**Exercise prompt:** Repeat word for word the lines from the top of the records through the line containing "left elbow: (203, 568)", and skip the pictures.

**Information shown:**
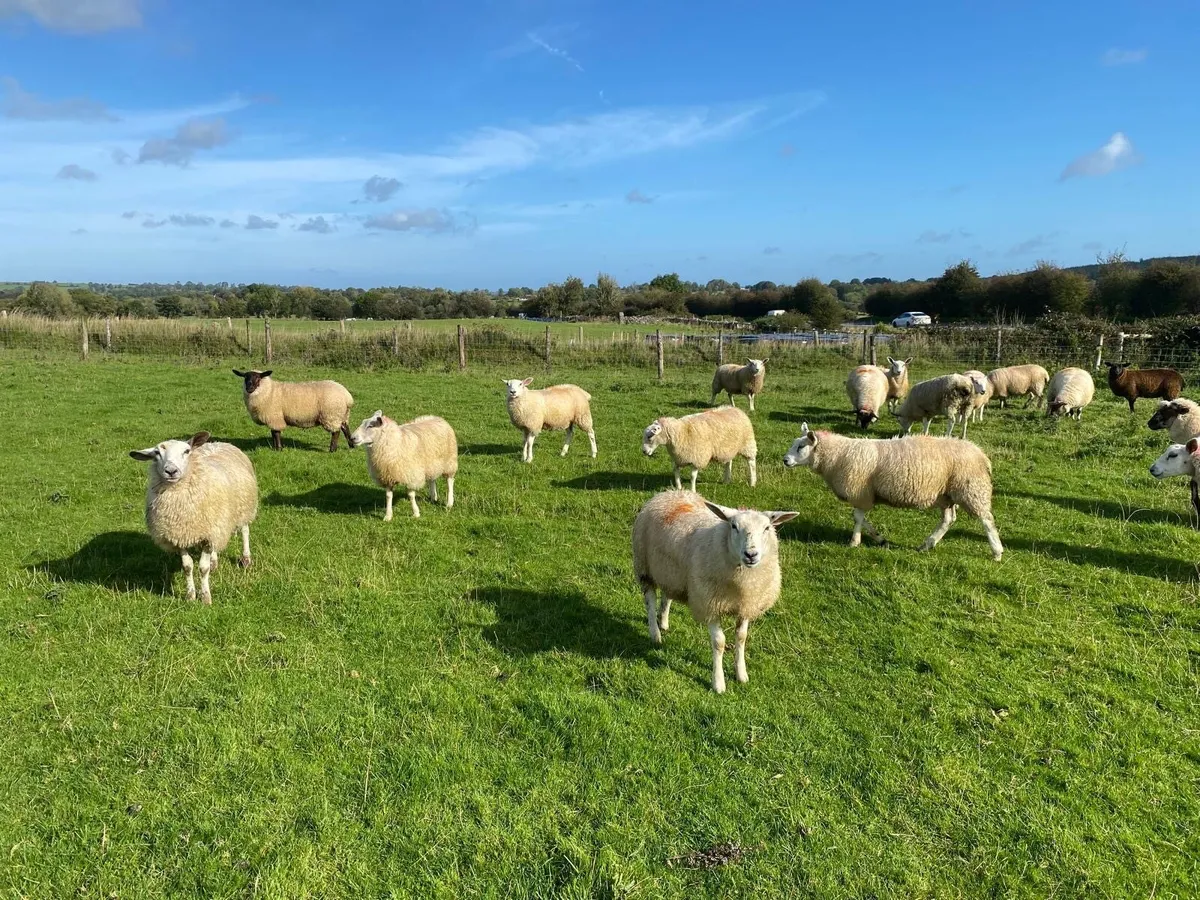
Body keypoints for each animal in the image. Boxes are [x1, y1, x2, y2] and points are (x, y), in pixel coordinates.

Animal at [129, 431, 258, 605]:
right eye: (156, 453)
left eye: (186, 451)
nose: (171, 471)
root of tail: (217, 443)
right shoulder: (179, 536)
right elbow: (187, 566)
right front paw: (190, 596)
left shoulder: (207, 535)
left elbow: (203, 568)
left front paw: (205, 598)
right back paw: (214, 561)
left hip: (244, 507)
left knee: (245, 530)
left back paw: (246, 559)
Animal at [632, 490, 798, 693]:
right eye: (734, 526)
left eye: (767, 528)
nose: (751, 554)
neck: (743, 579)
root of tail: (669, 493)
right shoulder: (709, 603)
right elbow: (719, 642)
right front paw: (718, 683)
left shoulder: (747, 603)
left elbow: (741, 637)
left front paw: (741, 674)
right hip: (644, 568)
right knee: (650, 601)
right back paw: (655, 633)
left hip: (670, 572)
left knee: (667, 595)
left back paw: (663, 622)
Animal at [782, 423, 1003, 560]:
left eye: (801, 446)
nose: (785, 460)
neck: (838, 455)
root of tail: (980, 453)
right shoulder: (865, 495)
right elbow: (860, 518)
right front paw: (880, 539)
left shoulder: (860, 492)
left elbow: (857, 518)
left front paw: (855, 542)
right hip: (945, 494)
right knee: (948, 519)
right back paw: (927, 544)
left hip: (971, 489)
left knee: (986, 520)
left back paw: (997, 551)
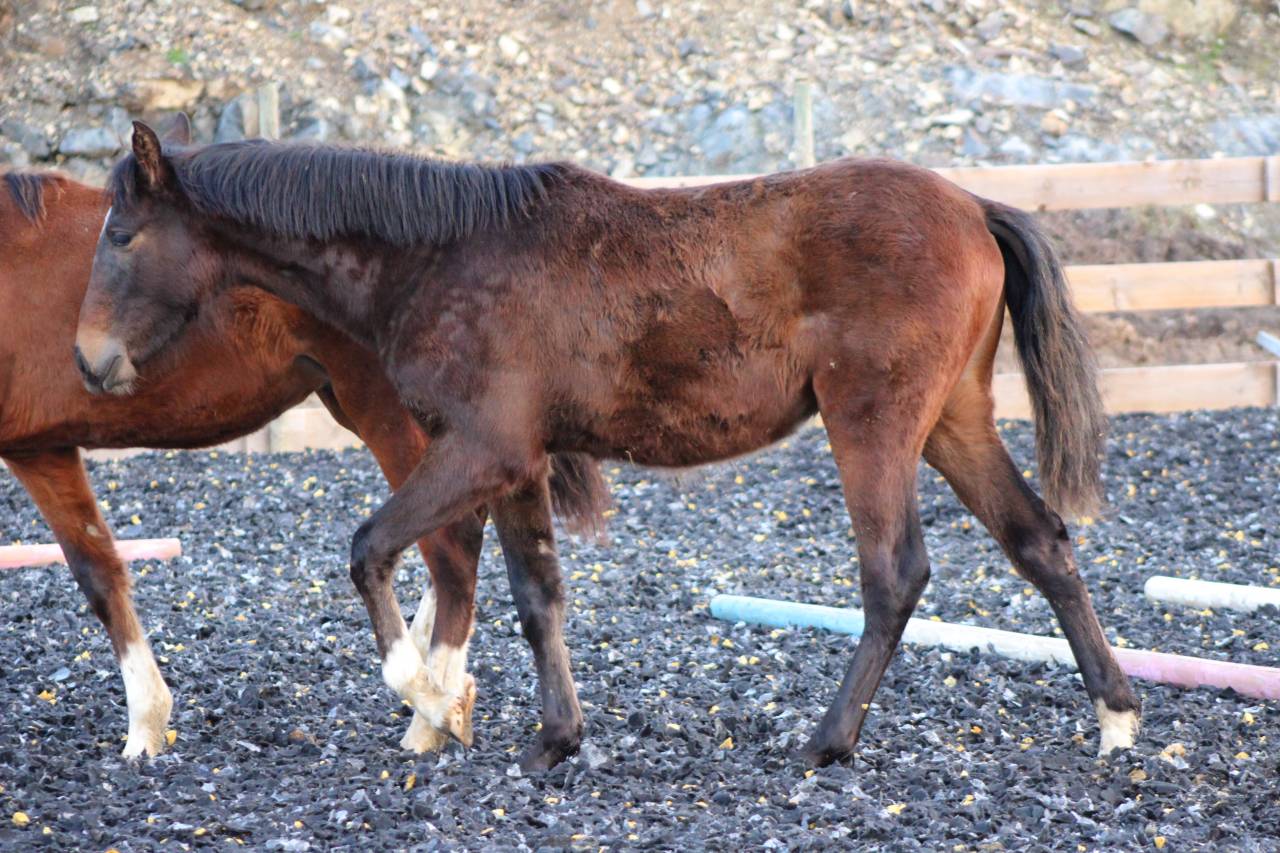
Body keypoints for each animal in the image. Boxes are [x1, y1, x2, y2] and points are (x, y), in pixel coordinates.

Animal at [1, 159, 607, 762]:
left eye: (123, 240)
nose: (88, 363)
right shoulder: (38, 448)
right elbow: (97, 569)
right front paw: (147, 724)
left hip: (385, 411)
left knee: (451, 541)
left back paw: (430, 712)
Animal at [75, 120, 1142, 770]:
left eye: (123, 235)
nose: (89, 361)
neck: (438, 257)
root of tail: (971, 208)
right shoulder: (520, 463)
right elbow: (536, 594)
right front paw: (554, 737)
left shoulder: (481, 450)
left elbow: (370, 548)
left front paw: (430, 700)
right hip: (952, 420)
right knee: (1040, 542)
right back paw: (1118, 715)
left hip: (872, 424)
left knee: (895, 574)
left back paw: (825, 742)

**Written solution:**
Body keypoints for each animal in the image. Boxes are [x1, y1, x2, y2] and points are (x, y), in pixel coordinates.

Animal at [129, 431, 258, 605]:
right eye: (156, 453)
left eye: (186, 451)
nose: (171, 471)
root of tail: (217, 443)
right shoulder: (179, 536)
right elbow: (187, 566)
right front paw: (190, 596)
left shoulder: (207, 535)
left elbow: (203, 568)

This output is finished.